== Exercise prompt ==
Please, from the entries below, transcribe exactly the lines that begin at the line with "hija del Diez." and end at the line with "მიმდინარეობს", without the pictures.

== Records for this task ==

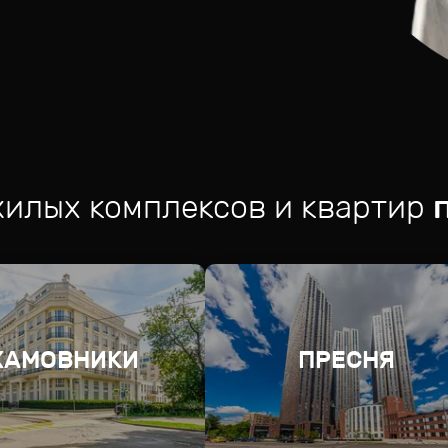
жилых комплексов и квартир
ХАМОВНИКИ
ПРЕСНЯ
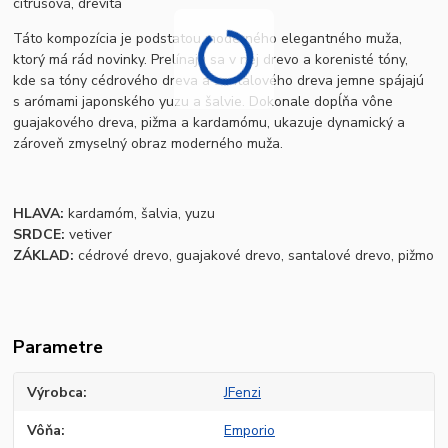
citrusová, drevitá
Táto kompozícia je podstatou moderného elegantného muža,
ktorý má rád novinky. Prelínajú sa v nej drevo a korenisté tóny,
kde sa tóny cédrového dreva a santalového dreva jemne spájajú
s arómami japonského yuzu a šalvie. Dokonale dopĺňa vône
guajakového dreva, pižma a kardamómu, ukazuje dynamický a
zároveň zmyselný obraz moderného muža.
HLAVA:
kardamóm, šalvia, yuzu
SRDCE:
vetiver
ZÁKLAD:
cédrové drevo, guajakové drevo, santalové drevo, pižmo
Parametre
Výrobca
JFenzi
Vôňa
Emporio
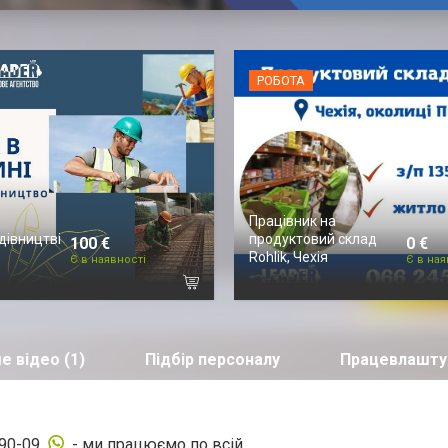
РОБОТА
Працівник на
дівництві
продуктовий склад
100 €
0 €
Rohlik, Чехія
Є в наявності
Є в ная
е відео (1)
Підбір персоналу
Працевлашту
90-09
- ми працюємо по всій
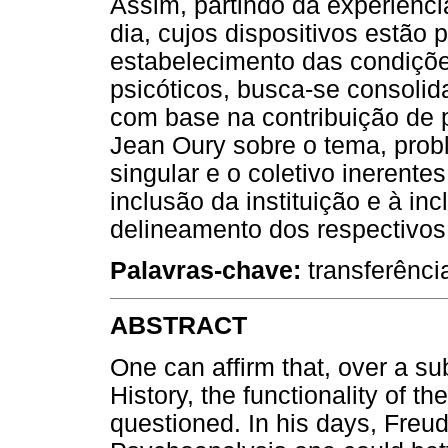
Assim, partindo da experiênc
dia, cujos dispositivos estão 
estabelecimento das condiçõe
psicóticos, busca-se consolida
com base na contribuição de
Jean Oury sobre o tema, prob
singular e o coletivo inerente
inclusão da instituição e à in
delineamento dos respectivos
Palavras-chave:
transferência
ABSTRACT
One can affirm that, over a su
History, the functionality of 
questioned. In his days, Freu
...
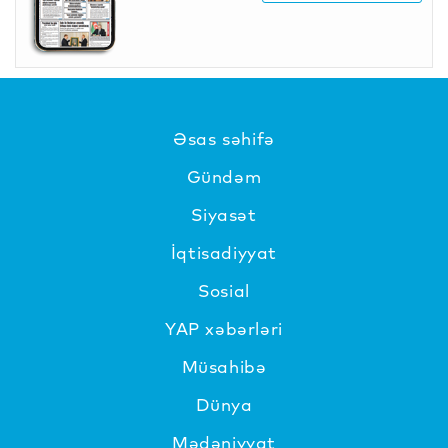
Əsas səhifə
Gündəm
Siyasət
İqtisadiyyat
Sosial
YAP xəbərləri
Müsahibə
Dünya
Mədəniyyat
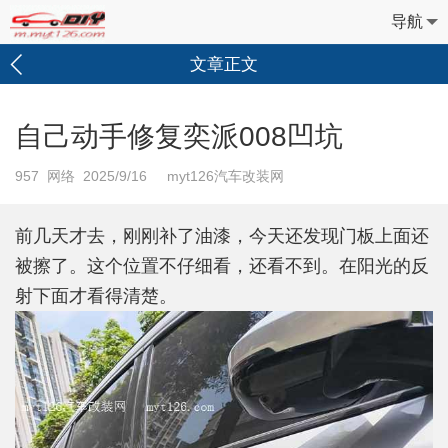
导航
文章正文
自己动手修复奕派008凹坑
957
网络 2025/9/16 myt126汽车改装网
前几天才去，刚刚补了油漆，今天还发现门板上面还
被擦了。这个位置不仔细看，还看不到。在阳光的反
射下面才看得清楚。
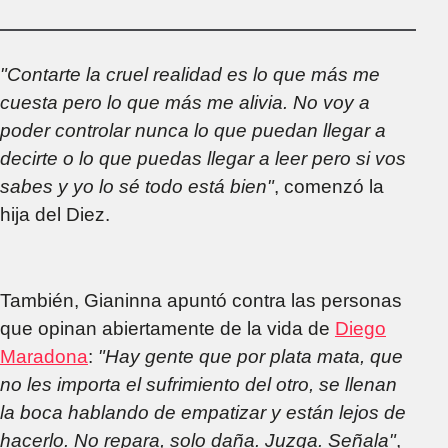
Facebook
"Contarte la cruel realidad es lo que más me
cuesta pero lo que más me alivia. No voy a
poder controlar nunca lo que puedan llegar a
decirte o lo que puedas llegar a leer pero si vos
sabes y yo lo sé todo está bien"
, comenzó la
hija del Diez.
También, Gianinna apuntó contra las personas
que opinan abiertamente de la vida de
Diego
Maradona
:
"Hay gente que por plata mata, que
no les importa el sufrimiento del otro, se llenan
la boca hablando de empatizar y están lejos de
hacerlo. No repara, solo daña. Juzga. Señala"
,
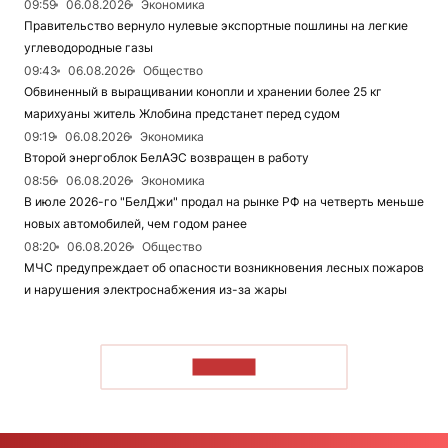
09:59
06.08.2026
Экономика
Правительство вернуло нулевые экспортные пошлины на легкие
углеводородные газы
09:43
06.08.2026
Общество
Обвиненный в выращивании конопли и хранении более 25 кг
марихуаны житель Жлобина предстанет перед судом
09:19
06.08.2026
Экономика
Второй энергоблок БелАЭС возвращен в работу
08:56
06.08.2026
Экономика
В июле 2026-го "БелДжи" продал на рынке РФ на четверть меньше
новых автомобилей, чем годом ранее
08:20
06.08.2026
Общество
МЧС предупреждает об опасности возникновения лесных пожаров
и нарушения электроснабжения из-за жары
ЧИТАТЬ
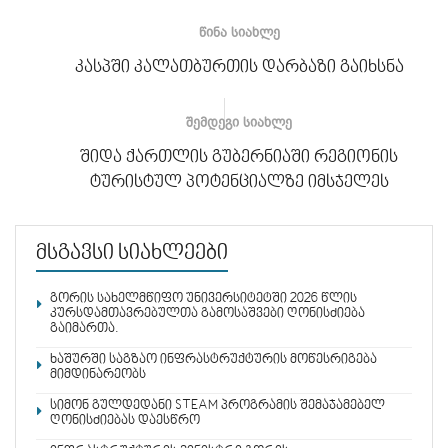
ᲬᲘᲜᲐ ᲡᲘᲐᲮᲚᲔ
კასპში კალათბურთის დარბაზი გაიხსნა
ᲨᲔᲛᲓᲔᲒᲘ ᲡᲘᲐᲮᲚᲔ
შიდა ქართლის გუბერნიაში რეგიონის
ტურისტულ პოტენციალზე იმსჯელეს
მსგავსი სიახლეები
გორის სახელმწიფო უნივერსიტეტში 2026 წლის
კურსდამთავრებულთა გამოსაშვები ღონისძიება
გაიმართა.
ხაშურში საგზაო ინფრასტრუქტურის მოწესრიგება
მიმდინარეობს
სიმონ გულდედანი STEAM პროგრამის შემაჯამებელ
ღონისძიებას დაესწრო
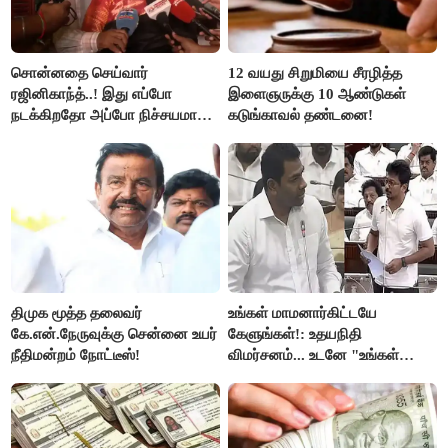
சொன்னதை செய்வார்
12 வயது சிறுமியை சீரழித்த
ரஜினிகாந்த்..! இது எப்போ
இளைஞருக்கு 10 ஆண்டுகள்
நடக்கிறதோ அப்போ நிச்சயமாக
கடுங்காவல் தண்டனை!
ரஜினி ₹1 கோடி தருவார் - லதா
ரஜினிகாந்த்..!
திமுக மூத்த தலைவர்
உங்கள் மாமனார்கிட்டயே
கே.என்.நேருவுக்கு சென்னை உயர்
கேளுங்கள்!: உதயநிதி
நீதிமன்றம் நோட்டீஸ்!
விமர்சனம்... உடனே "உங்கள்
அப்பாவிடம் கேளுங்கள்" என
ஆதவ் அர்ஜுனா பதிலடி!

== Exercise result ==
hija del Diez.
También, Gianinna apuntó contra las personas
que opinan abiertamente de la vida de
Diego
Maradona
:
"Hay gente que por plata mata, que
no les importa el sufrimiento del otro, se llenan
la boca hablando de empatizar y están lejos de
hacerlo. No repara, solo daña. Juzga. Señala"
,
09:59
06.08.2026
Экономика
Правительство вернуло нулевые экспортные пошлины на легкие
углеводородные газы
09:43
06.08.2026
Общество
Обвиненный в выращивании конопли и хранении более 25 кг
марихуаны житель Жлобина предстанет перед судом
09:19
06.08.2026
Экономика
Второй энергоблок БелАЭС возвращен в работу
08:56
06.08.2026
Экономика
В июле 2026-го "БелДжи" продал на рынке РФ на четверть меньше
новых автомобилей, чем годом ранее
08:20
06.08.2026
Общество
МЧС предупреждает об опасности возникновения лесных пожаров
и нарушения электроснабжения из-за жары
ЧИТАТЬ
ᲬᲘᲜᲐ ᲡᲘᲐᲮᲚᲔ
კასპში კალათბურთის დარბაზი გაიხსნა
ᲨᲔᲛᲓᲔᲒᲘ ᲡᲘᲐᲮᲚᲔ
შიდა ქართლის გუბერნიაში რეგიონის
ტურისტულ პოტენციალზე იმსჯელეს
მსგავსი სიახლეები
გორის სახელმწიფო უნივერსიტეტში 2026 წლის
კურსდამთავრებულთა გამოსაშვები ღონისძიება
გაიმართა.
ხაშურში საგზაო ინფრასტრუქტურის მოწესრიგება
მიმდინარეობს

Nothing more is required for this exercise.